Most of the humor contributed by the language is contained in the dialect of the expresssman, who is described by the narrator as "a plain man of fifty, with a simple, honest, good-natured face, and a breezy, practical heartiness in his general style." The expressman remains in character throughout the ordeal. He never complains or blames the narrator for bringing such a smelly box aboard the train. An example of his speech is:
"I've carried a many a one of 'em,--some of 'em considerable overdue, too,--but lordy, he just lays over 'em all!--and does it easy Cap., they was heliotrope to HIM!"
The expressman resembles Simon Wheeler who does most of the talking in Mark Twain's "The Celebrated Jumping Frog of Calaveras County." Both characters are just naturally funny without realizing it. Mark Twain had a genius for creating such dialogue. He does it throughout his novel Huckleberry Finn, and Huck Finn the narrator tells the whole story in his amusing rural Southern dialect.
The expressman is especially funny because he doesn't like to complain about the smell out of respect for the dead man and for the narrator whom he assumes to be a mourning relation.

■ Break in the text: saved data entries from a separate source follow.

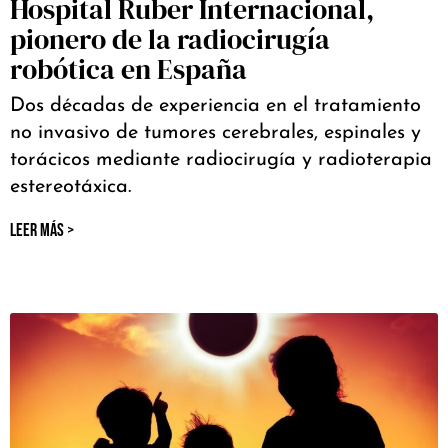
Hospital Ruber Internacional,
pionero de la radiocirugía
robótica en España
Dos décadas de experiencia en el tratamiento
no invasivo de tumores cerebrales, espinales y
torácicos mediante radiocirugía y radioterapia
estereotáxica.
LEER MÁS >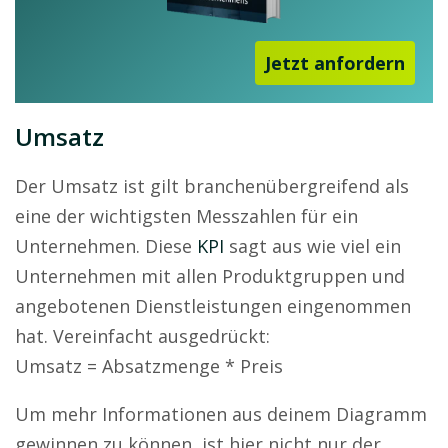
Jetzt anfordern
Umsatz
Der Umsatz ist gilt branchenübergreifend als
eine der wichtigsten Messzahlen für ein
Unternehmen. Diese
KPI
sagt aus wie viel ein
Unternehmen mit allen Produktgruppen und
angebotenen Dienstleistungen eingenommen
hat. Vereinfacht ausgedrückt:
Umsatz = Absatzmenge * Preis
Um mehr Informationen aus deinem Diagramm
gewinnen zu können, ist hier nicht nur der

Twain uses dramatic irony to create humor in his story. The reader knows that a bag of cheese was left on the box, but the two men in the train car do not. Their confusion about the smell is humorous because they attribute the smell to a rotting body while the reader is aware that it is the Limburger cheese that smells so bad. The men in the car go to outrageous lengths to try to cover up the smell, even to the point of smoking cigars. When the heavy cigar smoke does not mask it, they restort to burning things. The finally end up riding outside the train car and catching pneumonia to get away from the small that if they'd only investigated, would have disgarded the bag of cheese.